Written byShaun Waterman
The Department of Defense has not finally decided whether to separate the leadership of the National Security Agency and U.S. Cyber Command and has not begun to meet the congressionally mandated conditions for doing so, the Government Accountability Office said in a report Tuesday.
A provision in last year’s National Defense Authorization Act required the Secretary of Defense and the chairman of the Joint Chiefs of Staff to jointly certify that ending the so-called dual-hat arrangement — under which the same four-star general is both NSA director and in charge of U.S. Cyber Command — will not pose risks to the command’s military effectiveness.
“As of April 2017, DOD’s senior leaders had not decided whether the dual-hat leadership should be ended,” states the GAO report, adding that department’s leaders were “reviewing the steps and funding necessary to meet the statutory requirements of Section 1642” but had not yet begun to do so.
The NDAA provision requires the department to assess Cyber Command’s operational dependence on NSA and evaluate each organization’s ability to carry out its roles and responsibilities once the leadership is separated. It further requires DOD to ascertain whether the following conditions have been met before deciding to end the dual-hat leadership arrangement:
- A robust operational infrastructure has been deployed that is sufficient to meet the unique cyber mission needs of both Cyber Command and NSA
- Robust command and control systems and processes have been established for planning, deconflicting, and executing military cyber operations
- The capabilities have been established to enable intelligence collection and operational preparation of the battlefield for cyber operations.
- The capabilities have been established to train cyber operations personnel, test cyber capabilities, and rehearse cyber missions.
- Cyber Mission Force Teams have achieved full operational capability.
The last condition is not expected to be met until September 2018.
In addition, another part of the NDAA requires DOD to elevate Cyber Command from a sub-unified command under U.S. Strategic Command to a unified combatant command. “If and when [Cyber Command] becomes a combatant command, it will have more ability to influence policy and operational planning, including by defining requirements within the cyber domain,” a staffer from the office of Sen. Mark Warner, D-Va., said, “It should also benefit from more people, better funding, and broader authorities.”

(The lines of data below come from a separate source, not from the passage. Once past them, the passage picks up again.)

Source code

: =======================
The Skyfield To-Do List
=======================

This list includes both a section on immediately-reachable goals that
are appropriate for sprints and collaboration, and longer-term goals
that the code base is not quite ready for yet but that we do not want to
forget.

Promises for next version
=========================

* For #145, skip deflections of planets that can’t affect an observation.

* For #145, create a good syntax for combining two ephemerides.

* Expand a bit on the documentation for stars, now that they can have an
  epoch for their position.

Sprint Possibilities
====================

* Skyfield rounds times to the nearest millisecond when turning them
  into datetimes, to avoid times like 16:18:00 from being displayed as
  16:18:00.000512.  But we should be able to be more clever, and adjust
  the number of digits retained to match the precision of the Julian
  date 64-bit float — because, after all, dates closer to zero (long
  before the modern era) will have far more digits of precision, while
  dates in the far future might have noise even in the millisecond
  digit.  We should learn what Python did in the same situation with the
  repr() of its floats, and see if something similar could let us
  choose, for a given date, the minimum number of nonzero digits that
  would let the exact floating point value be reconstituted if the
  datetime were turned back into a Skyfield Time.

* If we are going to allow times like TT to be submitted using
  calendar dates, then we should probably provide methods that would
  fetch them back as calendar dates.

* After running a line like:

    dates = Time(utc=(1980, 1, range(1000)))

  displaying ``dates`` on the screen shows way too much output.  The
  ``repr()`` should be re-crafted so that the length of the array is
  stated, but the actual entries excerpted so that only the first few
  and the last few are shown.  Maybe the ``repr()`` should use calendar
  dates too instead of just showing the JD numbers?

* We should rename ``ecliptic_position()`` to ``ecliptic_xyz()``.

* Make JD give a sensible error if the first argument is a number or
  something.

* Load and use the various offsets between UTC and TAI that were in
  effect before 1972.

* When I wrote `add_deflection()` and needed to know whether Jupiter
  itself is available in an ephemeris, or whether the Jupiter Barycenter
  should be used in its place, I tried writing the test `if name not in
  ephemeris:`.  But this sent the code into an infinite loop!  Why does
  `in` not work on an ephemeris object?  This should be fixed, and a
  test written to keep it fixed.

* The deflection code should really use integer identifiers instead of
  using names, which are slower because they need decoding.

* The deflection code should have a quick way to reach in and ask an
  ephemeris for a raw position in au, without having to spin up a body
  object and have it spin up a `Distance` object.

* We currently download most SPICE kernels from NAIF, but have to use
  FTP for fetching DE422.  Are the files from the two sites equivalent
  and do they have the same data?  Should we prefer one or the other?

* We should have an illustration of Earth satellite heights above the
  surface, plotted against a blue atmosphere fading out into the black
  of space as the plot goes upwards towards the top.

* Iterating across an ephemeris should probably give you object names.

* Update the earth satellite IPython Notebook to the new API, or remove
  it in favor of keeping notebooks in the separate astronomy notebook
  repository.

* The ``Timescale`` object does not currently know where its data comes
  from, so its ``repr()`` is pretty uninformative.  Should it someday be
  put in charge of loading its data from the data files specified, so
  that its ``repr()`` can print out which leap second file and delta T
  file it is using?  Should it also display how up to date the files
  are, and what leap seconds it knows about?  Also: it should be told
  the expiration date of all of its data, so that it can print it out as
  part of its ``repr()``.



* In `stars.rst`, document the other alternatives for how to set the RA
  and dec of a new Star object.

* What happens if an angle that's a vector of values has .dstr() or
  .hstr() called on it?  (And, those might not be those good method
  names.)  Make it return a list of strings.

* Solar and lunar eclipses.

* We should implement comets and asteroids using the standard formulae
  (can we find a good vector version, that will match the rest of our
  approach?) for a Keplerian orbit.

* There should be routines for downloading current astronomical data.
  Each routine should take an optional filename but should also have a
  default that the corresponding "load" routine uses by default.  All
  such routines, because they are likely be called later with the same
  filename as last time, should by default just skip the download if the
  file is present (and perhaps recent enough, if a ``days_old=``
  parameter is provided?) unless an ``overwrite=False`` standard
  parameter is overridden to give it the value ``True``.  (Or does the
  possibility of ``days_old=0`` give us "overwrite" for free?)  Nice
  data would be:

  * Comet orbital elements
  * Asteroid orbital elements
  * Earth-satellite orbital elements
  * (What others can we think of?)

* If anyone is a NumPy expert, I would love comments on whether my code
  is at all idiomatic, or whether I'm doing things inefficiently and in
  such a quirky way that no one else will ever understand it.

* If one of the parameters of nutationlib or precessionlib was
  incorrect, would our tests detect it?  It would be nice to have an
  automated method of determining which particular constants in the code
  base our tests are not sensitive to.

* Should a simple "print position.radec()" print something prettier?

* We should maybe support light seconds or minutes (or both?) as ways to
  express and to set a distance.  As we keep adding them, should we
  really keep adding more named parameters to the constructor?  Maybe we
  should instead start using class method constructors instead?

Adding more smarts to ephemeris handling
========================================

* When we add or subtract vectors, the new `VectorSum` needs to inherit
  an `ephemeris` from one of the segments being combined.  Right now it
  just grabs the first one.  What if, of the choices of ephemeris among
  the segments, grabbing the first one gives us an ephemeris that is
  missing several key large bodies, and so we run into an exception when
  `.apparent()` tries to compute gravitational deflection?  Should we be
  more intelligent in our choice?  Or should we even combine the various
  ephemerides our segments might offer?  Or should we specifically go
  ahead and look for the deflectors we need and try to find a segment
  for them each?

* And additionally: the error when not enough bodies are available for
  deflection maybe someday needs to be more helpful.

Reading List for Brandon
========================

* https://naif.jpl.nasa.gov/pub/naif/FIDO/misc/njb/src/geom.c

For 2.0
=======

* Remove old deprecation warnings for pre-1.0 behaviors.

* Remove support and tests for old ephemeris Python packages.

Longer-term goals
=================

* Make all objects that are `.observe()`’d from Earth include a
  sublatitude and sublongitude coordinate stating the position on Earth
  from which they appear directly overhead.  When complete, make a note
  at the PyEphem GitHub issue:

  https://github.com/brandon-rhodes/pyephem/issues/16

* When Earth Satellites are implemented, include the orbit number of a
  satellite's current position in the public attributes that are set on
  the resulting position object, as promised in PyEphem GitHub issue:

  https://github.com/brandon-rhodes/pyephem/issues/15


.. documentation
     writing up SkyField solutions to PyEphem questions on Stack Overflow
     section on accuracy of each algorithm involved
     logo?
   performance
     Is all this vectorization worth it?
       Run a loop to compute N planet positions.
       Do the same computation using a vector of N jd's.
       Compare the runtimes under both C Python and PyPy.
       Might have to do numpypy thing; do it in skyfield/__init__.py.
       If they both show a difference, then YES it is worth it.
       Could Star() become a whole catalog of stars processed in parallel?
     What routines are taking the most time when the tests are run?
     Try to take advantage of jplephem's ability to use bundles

Among House Democrats, there was less patience. “Congress fully expects the Trump administration to comply with the law by updating the Unified Command Plan [to make Cyber Command a full-fledged combatant command], and is dismayed elevation has not yet occurred. Such a delay poses great risk to national security,” Rep. Adam Smith, the ranking Democrat on the House Armed Services Committee, told CyberScoop by email.

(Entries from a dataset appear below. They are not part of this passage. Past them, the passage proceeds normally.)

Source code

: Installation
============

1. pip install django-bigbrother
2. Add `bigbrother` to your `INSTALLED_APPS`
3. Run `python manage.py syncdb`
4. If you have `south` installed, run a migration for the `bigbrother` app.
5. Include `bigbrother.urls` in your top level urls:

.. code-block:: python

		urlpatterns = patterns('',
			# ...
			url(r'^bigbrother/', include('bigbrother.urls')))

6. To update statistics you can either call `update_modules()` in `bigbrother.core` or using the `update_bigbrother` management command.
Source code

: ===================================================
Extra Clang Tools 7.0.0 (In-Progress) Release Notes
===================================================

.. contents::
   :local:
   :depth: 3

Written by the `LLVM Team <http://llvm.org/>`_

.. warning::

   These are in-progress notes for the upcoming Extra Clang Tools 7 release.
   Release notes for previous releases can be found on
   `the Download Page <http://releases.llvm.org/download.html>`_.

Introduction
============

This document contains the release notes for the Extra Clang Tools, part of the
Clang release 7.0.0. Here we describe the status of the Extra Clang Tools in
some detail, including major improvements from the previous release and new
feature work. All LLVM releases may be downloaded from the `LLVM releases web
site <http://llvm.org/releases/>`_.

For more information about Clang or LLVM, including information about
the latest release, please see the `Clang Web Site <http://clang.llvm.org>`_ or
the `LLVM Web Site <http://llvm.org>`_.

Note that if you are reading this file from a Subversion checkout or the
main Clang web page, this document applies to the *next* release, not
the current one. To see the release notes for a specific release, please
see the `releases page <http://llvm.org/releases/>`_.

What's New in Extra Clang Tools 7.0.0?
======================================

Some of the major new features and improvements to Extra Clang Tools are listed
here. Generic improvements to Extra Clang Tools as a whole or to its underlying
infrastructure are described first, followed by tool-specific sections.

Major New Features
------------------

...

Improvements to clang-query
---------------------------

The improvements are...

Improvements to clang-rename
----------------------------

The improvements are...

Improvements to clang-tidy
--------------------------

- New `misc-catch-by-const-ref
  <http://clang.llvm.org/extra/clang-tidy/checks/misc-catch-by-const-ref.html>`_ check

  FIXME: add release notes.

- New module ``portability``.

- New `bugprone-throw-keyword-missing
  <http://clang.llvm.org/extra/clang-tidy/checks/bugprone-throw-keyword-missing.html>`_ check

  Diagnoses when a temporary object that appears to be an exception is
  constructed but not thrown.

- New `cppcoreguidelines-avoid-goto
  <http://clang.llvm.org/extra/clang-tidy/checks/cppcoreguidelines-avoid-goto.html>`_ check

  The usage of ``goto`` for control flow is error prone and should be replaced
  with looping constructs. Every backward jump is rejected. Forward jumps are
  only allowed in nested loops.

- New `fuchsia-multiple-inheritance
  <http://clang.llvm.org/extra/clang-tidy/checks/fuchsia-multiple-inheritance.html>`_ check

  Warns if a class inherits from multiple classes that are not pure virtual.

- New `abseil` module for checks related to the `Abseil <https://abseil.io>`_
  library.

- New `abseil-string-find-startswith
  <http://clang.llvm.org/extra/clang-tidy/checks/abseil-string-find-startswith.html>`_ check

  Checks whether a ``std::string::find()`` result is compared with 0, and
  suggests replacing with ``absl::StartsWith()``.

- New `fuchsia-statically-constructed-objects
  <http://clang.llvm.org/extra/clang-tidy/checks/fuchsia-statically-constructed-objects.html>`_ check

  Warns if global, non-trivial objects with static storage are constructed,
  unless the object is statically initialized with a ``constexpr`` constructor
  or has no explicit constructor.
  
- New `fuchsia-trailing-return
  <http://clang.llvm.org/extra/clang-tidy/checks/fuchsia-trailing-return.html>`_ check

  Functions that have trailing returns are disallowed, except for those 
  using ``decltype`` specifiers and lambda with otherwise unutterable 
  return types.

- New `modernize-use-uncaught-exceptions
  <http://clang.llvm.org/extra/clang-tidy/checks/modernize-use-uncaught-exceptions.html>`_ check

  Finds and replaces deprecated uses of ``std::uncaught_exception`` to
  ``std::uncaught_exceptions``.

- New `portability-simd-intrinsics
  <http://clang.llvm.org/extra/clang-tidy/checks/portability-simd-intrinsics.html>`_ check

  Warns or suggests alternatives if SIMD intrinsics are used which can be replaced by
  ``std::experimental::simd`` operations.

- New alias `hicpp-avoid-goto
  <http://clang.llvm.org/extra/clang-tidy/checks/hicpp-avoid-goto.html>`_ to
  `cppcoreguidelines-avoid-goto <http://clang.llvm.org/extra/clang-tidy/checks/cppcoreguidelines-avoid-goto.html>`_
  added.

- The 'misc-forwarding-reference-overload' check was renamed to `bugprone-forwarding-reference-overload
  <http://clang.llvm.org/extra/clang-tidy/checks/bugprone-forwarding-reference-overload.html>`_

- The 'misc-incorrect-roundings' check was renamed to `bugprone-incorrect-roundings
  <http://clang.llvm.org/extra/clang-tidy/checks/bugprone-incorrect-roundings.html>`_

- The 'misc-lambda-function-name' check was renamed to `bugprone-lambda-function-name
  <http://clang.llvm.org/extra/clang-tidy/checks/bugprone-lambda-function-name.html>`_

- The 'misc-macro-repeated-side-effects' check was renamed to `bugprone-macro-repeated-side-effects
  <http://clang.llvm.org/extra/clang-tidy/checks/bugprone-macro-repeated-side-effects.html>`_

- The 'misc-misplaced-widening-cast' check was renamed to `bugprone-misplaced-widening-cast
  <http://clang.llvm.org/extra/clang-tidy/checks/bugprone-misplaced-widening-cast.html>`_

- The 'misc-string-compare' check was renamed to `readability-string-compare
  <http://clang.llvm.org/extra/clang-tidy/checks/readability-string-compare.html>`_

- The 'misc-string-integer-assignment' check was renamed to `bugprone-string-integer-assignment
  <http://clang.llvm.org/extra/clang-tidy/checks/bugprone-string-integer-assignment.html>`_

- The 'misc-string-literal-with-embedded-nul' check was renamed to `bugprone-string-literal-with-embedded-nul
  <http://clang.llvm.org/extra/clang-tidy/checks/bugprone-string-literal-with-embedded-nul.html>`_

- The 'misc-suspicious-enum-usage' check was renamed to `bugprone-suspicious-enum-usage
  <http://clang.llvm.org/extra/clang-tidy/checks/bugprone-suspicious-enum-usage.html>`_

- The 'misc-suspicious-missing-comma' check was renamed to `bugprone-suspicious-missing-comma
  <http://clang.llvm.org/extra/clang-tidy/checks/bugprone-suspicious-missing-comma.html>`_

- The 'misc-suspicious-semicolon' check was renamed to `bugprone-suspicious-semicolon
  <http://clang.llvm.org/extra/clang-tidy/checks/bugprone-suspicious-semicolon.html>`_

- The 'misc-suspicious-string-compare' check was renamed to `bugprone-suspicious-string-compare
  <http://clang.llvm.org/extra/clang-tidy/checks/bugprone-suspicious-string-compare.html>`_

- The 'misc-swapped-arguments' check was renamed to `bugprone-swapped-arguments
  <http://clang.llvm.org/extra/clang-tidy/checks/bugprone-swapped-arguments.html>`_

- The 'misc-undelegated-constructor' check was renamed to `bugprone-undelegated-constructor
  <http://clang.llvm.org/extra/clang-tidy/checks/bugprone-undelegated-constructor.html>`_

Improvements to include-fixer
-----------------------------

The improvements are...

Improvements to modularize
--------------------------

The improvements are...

Tuesday’s GAO report was requested by Congress in the committee reports accompanying both the NDAA and the Intelligence Authorization Act last year.
The report also assesses the pros and cons of ending the dual-hat arrangement, which dates back to the stand-up of Cyber Command in 2010 — and outlines a series of actions that the department could take to mitigate any risks associated with the separation. One of them is elevating Cyber Command to unified combatant command status.
Other risk mitigation measures identified are:
- The formalization of agreements between NSA and the command “to ensure collaboration on key issues … officials told us there are advantages afforded to both organizations by the dual-hat leadership arrangement that they are working to formalize … an agreement has been drafted, but not approved.”
- The achievement of full operational capability for all 133 Cyber Mission Force Teams.
- The development of a persistent cyber training environment to provide a realistic, on-demand training capability.
The report also states that DOD has implemented just over half (15) of the 27 cybersecurity recommendations made by the GAO from 2011 to 2016. The 56 percent success rate is slightly lower than the 60 percent rate for GAO information security recommendations across the federal government as a whole, the report notes.